La potente risotada del otro hizo que el cajero mirara, azorado.
—¿Te acordás de aquella etapa delirante? Cuando íbamos a lo del Neme.
—Decíamos Neme como si se tratara de un nom de guerre. Y se llamaba Nemesio. ¿Quién se llama Nemesio en estos días?
—Sí, ¿quién se llama Nemesio tras la caída del Muro?
—Y tras la guerra del Golfo.
—Y el asedio a Sarajevo.
—Y las masacres de Ruanda.
—Y la IV Cumbre de Cartagena.
—Y la V de Bariloche.
—Y el ocaso de la ch y la elle.
—Y la defensa patriótica de la eñe.
—Y los dos pases del siglo: Maradona a Boca y Hugo Batalla al Partido Colorado.
—Y el supermercado del condón.
—¡Baaaasta!
—Bueno, basta. Pero cuando nos citábamos en lo del Neme, allá en el Prado, había que tomar un taxi, luego un autobús, después otro taxi, seis cuadras a pie y por último un trole, todo para despistar a la cana. Y mirá vos, la cana estaba en otra cosa.
—¿En qué otra cosa?
—Ah no, viejo. No diré una palabra sin la presencia de mi abogado, que, dicho sea de paso, se fue a Italia y no volvió. Me chismearon que integra el equipo asesor de Berlusconi. Otros, más discretos, lo ubican como experto en la ardua tarea de conchabar niñas orientales con destino al meretricio en Milán.
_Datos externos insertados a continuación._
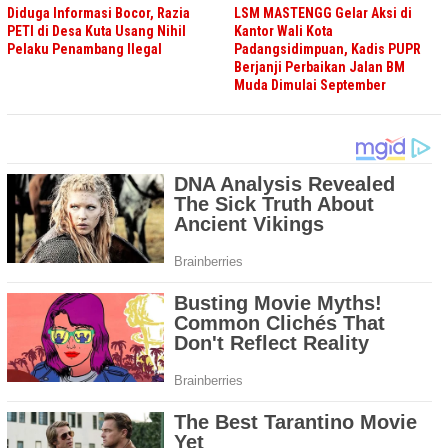
Diduga Informasi Bocor, Razia
LSM MASTENGG Gelar Aksi di
PETI di Desa Kuta Usang Nihil
Kantor Wali Kota
Pelaku Penambang Ilegal
Padangsidimpuan, Kadis PUPR
Berjanji Perbaikan Jalan BM
Muda Dimulai September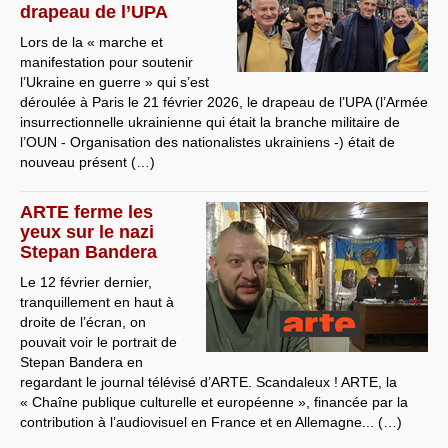
drapeau de l’UPA
Lors de la « marche et
manifestation pour soutenir
l’Ukraine en guerre » qui s’est
déroulée à Paris le 21 février 2026, le drapeau de l’UPA (l’Armée
insurrectionnelle ukrainienne qui était la branche militaire de
l’OUN - Organisation des nationalistes ukrainiens -) était de
nouveau présent (…)
ARTE ferme les
yeux sur le nazi
Stepan Bandera
Le 12 février dernier,
tranquillement en haut à
droite de l’écran, on
pouvait voir le portrait de
Stepan Bandera en
regardant le journal télévisé d’ARTE. Scandaleux ! ARTE, la
« Chaîne publique culturelle et européenne », financée par la
contribution à l’audiovisuel en France et en Allemagne... (…)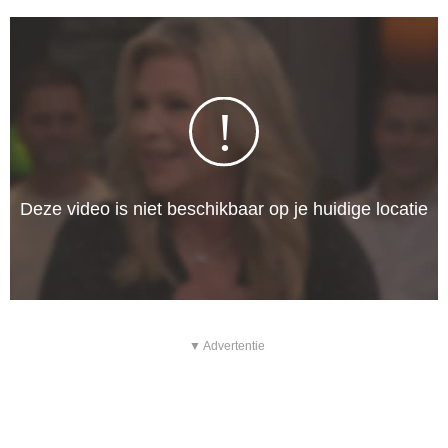
▼ Advertentie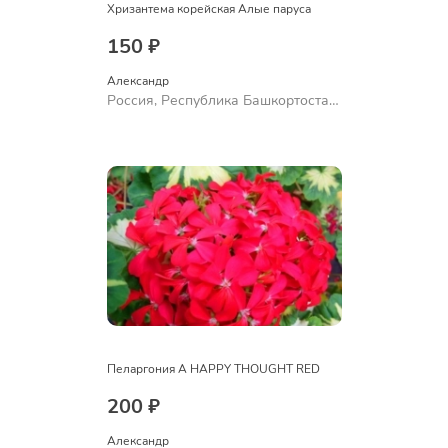
Хризантема корейская Алые паруса
150 ₽
Александр 
Россия, Республика Башкортостан,
Куюргазинский район, село
Ермолаево
Пеларгония A HAPPY THOUGHT RED
200 ₽
Александр 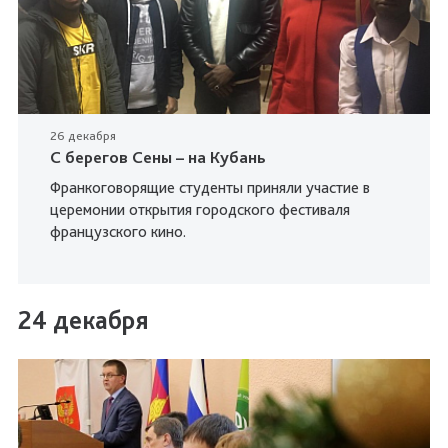
26 декабря
С берегов Сены – на Кубань
Франкоговорящие студенты приняли участие в
церемонии открытия городского фестиваля
французского кино.
24 декабря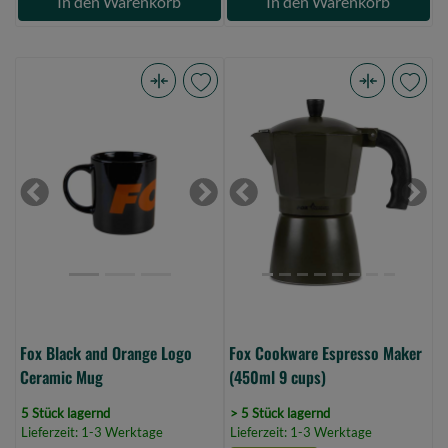
In den Warenkorb
In den Warenkorb
Fox
Fox
Black
Cookware
and
Espresso
Orange
Maker
Logo
(450ml
Previous
Next
Previous
Next
Ceramic
9
Mug
cups)
(Bild
(Bild
0)
0)
Fox Black and Orange Logo
Fox Cookware Espresso Maker
Ceramic Mug
(450ml 9 cups)
5 Stück lagernd
> 5 Stück lagernd
Lieferzeit: 1-3 Werktage
Lieferzeit: 1-3 Werktage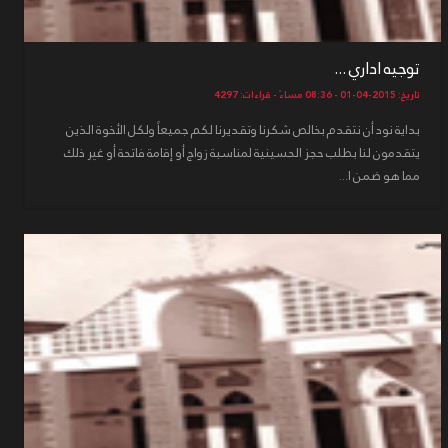
توجيه اداري ...
تاريخ: 2015-04-01 - 08:36 مساءً - قراءات: 4297
بداية نود أن نتقدم بخالص شكرنا وتقديرنا لكم جميعاً ولكل الأخوة الذين
يتقدمون لنا بطلب حجز الحسينية لمناسبة زواج أو إقامة فاتحة أو غير ذلك
مما هو ضمن ا...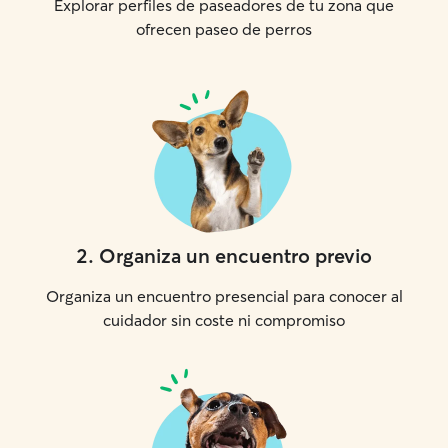
Explorar perfiles de paseadores de tu zona que
ofrecen paseo de perros
2
.
Organiza un encuentro previo
Organiza un encuentro presencial para conocer al
cuidador sin coste ni compromiso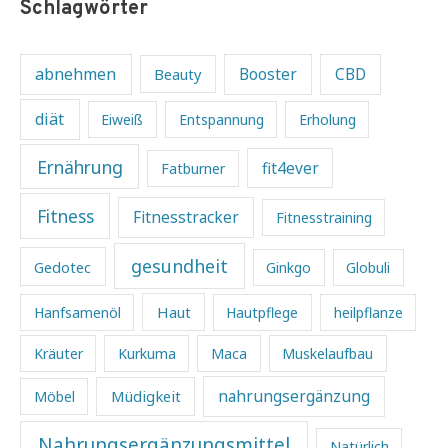
Schlagwörter
abnehmen
Beauty
Booster
CBD
diät
Eiweiß
Entspannung
Erholung
Ernährung
fit4ever
Fatburner
Fitness
Fitnesstracker
Fitnesstraining
gesundheit
Gedotec
Ginkgo
Globuli
Haut
Hanfsamenöl
Hautpflege
heilpflanze
Kräuter
Kurkuma
Maca
Muskelaufbau
Müdigkeit
nahrungsergänzung
Möbel
Nahrungsergänzungsmittel
Natürlich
—¿Meretricio? Debe hacer veinte años que no oía una denominación tan apolillada.
—Fuera de bromas, te aseguro que yo nunca doy crédito a calumnias tan verosímiles.
—¿Qué se habrá hecho del Neme? ¿Sabés algo?
—Ocho años en cana. En Libertad, nada menos. Asistencia a la asociación para delinquir. Y no precisamente por lo del Prado. Salió bien de ánimo, pero físicamente destruido. A los seis meses le falló el bobo.
—La puta madre. Todos los días me entero de algo.
—Sí, la puta madre. Y te seguirás enterando.
—Neme, Nemesio, Némesis.
—Eso dijimos aquella tarde, en el del Norte.
—Némesis: venganza. ¿De quién y contra quién?
—La venganza siempre viene de arriba. Cuando los de abajo queremos vengarnos, nos revientan. Inexorablemente.
—¿Será por eso que yo me aburro de mis rencores?
—Puede ser. Yo en cambio los riego todas las tardes. Y es la única herencia que le dejaré a mi hijo: que los siga regando.